Retype every line of text in the data below without any changes, and leave the pictures out of your answer.

--------------------------------------------------

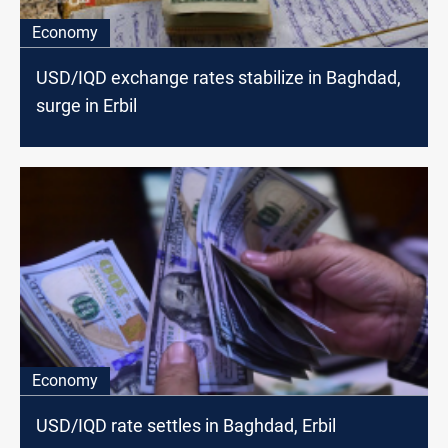
Economy
USD/IQD exchange rates stabilize in Baghdad,
surge in Erbil
Economy
USD/IQD rate settles in Baghdad, Erbil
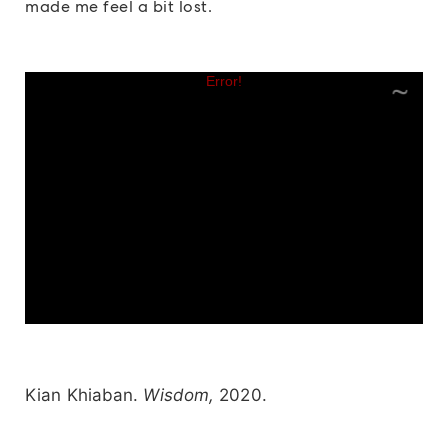
made me feel a bit lost.
Kian Khiaban.
Wisdom,
2020.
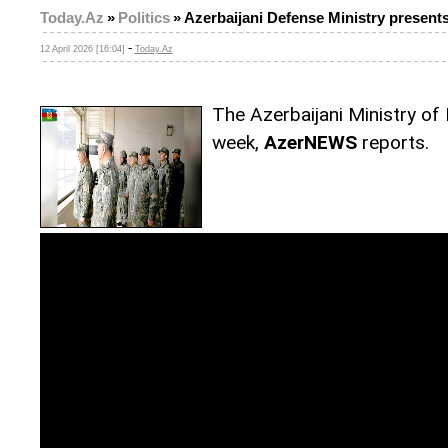
Today.Az
»
Politics
»
Azerbaijani Defense Ministry presents
-
12 April 2026 [16:04]
Today.Az
The Azerbaijani Ministry of
week,
AzerNEWS
reports.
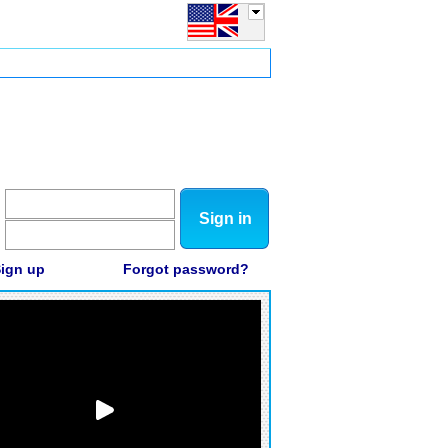
Sign in
ign up
Forgot password?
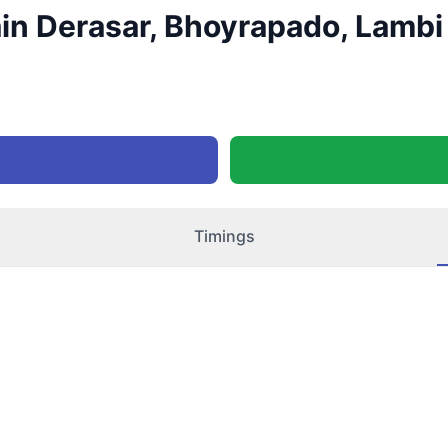
in Derasar, Bhoyrapado, Lambi 
Timings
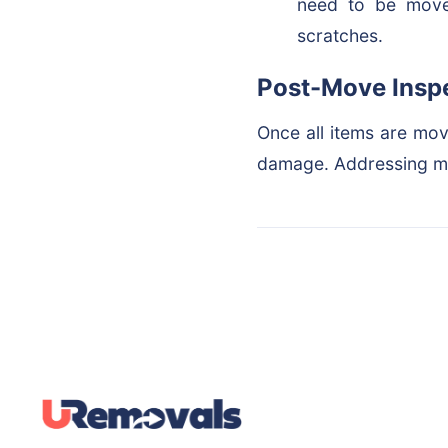
need to be moved
scratches.
Post-Move Insp
Once all items are mov
damage. Addressing mi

--------------------------------------------------

Response area.
Economy
USD/IQD exchange rates stabilize in Baghdad,
surge in Erbil
Economy
USD/IQD rate settles in Baghdad, Erbil
made me feel a bit lost.
Kian Khiaban.
Wisdom,
2020.
Today.Az
»
Politics
»
Azerbaijani Defense Ministry presents
-
12 April 2026 [16:04]
Today.Az
The Azerbaijani Ministry of
week,
AzerNEWS
reports.
Sign in
ign up
Forgot password?
in Derasar, Bhoyrapado, Lambi 
Timings
need to be moved
scratches.
Post-Move Insp
Once all items are mov
damage. Addressing mi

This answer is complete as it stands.